Ikuti Kami

Berita Investigasi Rapid Test Cuma Sensasi 

Berita investigasi itu mengangkat soal alat rapid test, yang ditengarai sebagai barang palsu.

Berita Investigasi Rapid Test Cuma Sensasi 
Ilustrasi. Rapid Test.

Jakarta, Gesuri.id - Politikus PDI Perjuangan Deddy Yevri Sitorus menyikapi berita investigasi yang diangkat oleh sebuah majalah mingguan. 

Berita investigasi itu mengangkat soal alat rapid test, yang ditengarai sebagai barang palsu. Konsekuensinya adalah bahwa terjadi “penipuan” yang merugikan pembeli, pengguna dan bisa menyebabkan kerugian karena hasilnya yang tidak akurat akan berdampak pada upaya penanggulangan pandemi.

Baca: Inovasi Tes PCR Diproduksi Massal Paling Lambat Awal Juni

Namun, Deddy menyatakan yang mengherankan adalah bahwa majalah tersebut malah menggandeng lembaga “anti korupsi” dalam mengangkat masalah tersebut. Media itu tidak terlihat menggandeng  lembaga-lembaga penelitian kesehatan atau farmasi untuk memberikan penilaian terbaik. 

"Sebut saja, tidak ada studi yg meyakinkan di dalam negeri oleh lembaga seperti Eijkman atau Balitbang Kemenkes," ujar Anggota Komisi VI DPR itu.

++++

■ YANG HARUS DIKERJAKAN A ■
Salin ulang bagian artikel ini persis seperti aslinya, dari "Jakarta, Gesuri.id - Politikus" sampai "upaya penanggulangan pandemi.".
■ YANG HARUS DIKERJAKAN B ■
Cocokkan tiap pernyataan di bawah dengan artikel, lalu jawab ya atau tidak beserta kutipan kata-kata artikel yang menentukan jawaban itu.
(i) Deddy Yevri Sitorus adalah politikus PDI Perjuangan.
(ii) Majalah mingguan itu bekerja sama dengan lembaga penelitian kesehatan dalam mengangkat masalah rapid test.
(iii) Deddy Yevri Sitorus adalah anggota Komisi VI DPR.

Catatan Tersimpan
++++

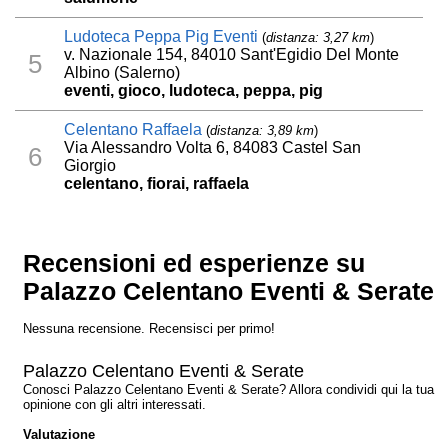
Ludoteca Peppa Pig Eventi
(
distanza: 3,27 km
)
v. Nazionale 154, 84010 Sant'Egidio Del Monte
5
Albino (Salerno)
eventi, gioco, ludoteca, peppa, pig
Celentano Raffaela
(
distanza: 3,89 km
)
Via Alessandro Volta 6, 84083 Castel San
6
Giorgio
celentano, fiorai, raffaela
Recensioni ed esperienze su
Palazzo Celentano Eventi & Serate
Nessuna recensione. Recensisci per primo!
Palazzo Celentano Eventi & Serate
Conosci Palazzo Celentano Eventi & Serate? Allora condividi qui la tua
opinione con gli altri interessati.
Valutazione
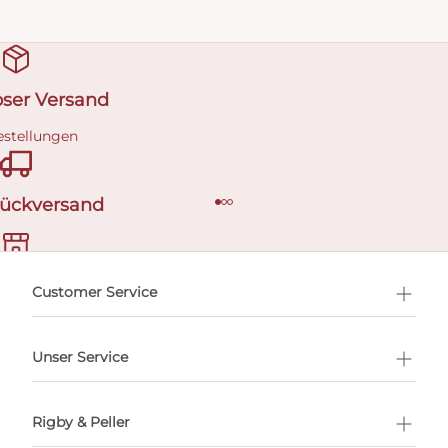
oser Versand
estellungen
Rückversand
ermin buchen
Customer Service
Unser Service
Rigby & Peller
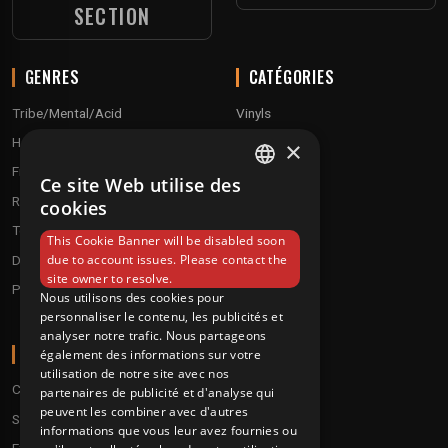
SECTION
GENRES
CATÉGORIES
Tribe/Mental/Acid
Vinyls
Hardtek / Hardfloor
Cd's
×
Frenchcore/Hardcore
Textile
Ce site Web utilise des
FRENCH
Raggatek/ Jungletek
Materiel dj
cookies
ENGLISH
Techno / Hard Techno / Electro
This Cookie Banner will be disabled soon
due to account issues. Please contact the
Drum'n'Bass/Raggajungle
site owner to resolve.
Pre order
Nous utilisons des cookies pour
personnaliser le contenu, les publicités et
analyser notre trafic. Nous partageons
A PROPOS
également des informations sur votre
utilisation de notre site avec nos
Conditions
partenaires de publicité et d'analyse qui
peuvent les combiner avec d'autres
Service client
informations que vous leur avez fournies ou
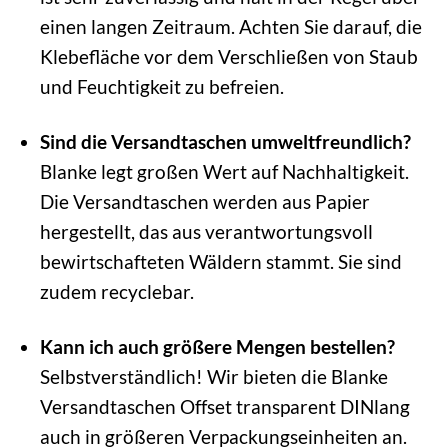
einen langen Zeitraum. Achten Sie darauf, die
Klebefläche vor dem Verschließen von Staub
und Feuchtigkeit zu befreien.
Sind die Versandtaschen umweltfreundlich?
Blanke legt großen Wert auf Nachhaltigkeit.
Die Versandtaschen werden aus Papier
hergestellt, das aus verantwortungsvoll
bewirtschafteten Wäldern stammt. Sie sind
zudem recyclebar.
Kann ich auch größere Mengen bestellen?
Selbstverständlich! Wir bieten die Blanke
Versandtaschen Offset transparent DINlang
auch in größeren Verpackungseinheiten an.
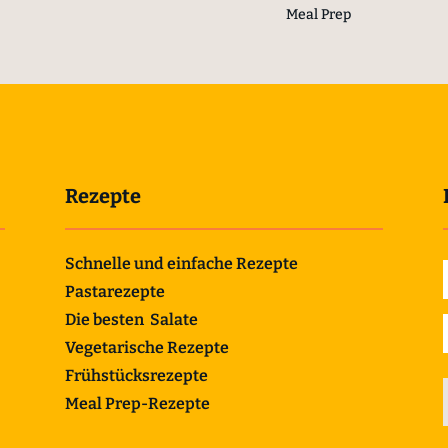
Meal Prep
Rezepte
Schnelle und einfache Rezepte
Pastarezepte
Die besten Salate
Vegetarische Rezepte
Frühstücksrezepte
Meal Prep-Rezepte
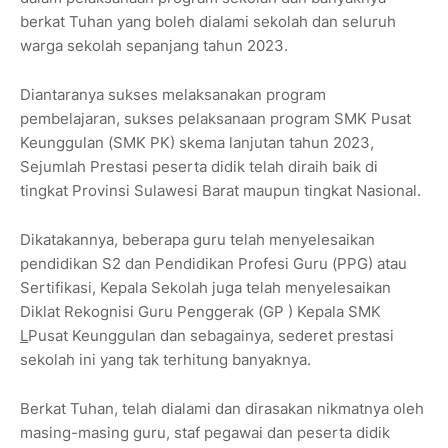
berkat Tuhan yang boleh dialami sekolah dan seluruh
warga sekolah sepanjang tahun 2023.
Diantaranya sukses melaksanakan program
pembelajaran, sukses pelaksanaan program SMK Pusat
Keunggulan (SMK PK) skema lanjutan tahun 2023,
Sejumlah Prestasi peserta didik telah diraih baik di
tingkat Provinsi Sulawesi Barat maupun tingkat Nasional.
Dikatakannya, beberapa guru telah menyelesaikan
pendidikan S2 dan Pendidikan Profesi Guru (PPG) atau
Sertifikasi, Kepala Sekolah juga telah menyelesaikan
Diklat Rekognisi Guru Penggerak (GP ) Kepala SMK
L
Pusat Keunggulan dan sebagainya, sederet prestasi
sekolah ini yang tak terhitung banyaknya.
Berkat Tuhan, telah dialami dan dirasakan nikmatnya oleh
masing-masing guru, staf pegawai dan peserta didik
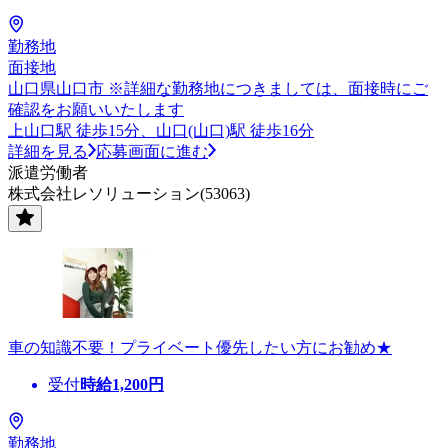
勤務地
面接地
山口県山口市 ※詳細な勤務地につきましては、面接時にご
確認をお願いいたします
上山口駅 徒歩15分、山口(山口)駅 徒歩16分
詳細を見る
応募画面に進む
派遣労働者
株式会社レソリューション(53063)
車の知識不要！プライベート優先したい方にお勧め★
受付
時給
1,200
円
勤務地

++++

■ BAGIAN JAWABAN A ■
Jakarta, Gesuri.id - Politikus PDI Perjuangan Deddy Yevri Sitorus menyikapi berita investigasi yang diangkat oleh sebuah majalah mingguan. 

Berita investigasi itu mengangkat soal alat rapid test, yang ditengarai sebagai barang palsu. Konsekuensinya adalah bahwa terjadi “penipuan” yang merugikan pembeli, pengguna dan bisa menyebabkan kerugian karena hasilnya yang tidak akurat akan berdampak pada upaya penanggulangan pandemi.

■ BAGIAN JAWABAN B ■
(i) Ya: "Politikus PDI Perjuangan Deddy Yevri Sitorus"
(ii) Tidak: "majalah tersebut malah menggandeng lembaga “anti korupsi” dalam mengangkat masalah tersebut"
(iii) Ya: "Anggota Komisi VI DPR itu"